_Task item:_
Could you return every line of the records below that contains the word "ENTORPECENTES"?

(Records from a data source)
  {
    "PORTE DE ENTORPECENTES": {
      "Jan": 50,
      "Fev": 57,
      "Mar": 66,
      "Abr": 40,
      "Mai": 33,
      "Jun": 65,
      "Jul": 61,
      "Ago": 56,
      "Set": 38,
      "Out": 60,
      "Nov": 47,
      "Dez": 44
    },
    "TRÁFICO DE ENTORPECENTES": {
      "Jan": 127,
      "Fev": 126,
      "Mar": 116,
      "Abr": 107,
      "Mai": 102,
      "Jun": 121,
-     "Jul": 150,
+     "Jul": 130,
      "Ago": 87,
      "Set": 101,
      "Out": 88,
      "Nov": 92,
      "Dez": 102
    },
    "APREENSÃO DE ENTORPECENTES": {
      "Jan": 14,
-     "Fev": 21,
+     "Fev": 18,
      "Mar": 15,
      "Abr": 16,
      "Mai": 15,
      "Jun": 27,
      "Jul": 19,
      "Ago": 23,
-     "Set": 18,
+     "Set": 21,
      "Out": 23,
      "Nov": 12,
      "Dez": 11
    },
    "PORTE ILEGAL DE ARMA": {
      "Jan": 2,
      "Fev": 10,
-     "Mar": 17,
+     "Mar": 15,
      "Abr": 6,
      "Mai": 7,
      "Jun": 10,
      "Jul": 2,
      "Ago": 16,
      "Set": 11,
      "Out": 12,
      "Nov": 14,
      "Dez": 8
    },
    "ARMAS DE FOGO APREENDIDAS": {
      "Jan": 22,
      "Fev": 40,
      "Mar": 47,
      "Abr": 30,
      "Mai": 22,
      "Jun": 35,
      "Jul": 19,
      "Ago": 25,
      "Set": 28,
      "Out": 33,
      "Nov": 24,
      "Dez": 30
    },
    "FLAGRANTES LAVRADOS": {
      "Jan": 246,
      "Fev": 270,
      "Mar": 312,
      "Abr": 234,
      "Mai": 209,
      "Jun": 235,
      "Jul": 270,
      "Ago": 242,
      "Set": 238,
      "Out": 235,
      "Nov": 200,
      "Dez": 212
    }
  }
--
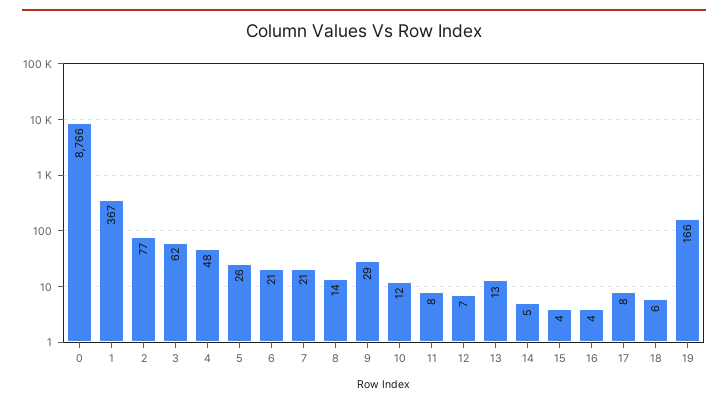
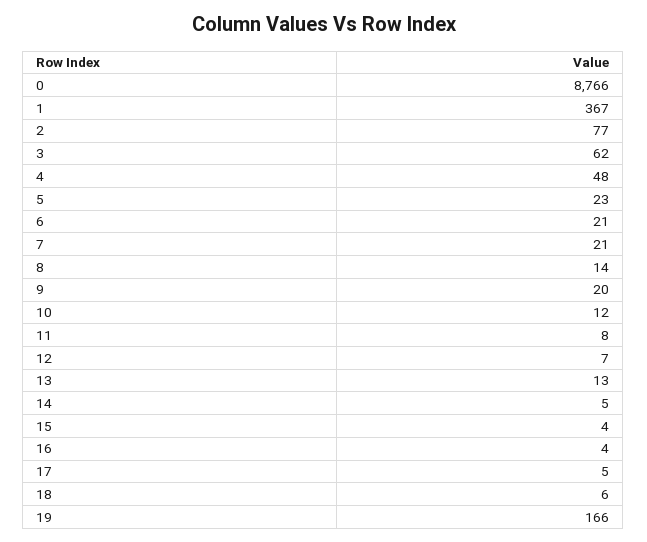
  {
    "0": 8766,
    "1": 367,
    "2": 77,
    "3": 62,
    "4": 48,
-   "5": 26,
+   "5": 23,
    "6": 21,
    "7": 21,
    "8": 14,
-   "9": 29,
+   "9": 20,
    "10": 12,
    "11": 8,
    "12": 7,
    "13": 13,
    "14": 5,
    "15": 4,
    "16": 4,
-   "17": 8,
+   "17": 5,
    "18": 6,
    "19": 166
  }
--
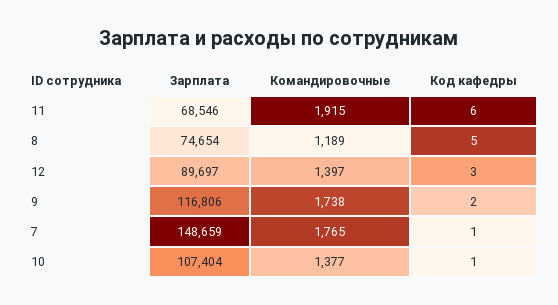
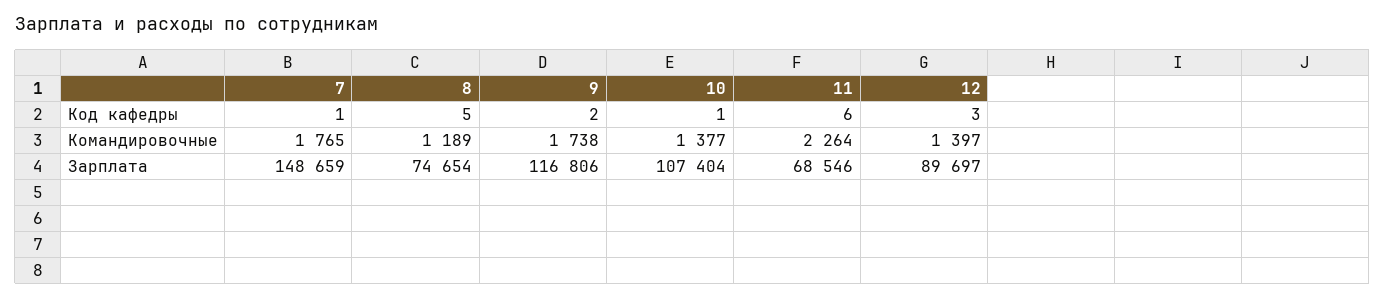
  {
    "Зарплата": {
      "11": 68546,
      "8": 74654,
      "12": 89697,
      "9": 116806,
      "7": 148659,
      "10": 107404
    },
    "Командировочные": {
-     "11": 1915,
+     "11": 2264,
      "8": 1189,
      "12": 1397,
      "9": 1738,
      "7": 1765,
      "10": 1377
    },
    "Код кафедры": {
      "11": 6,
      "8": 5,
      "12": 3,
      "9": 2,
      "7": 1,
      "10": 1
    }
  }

_Written response:_
    "PORTE DE ENTORPECENTES": {
    "TRÁFICO DE ENTORPECENTES": {
    "APREENSÃO DE ENTORPECENTES": {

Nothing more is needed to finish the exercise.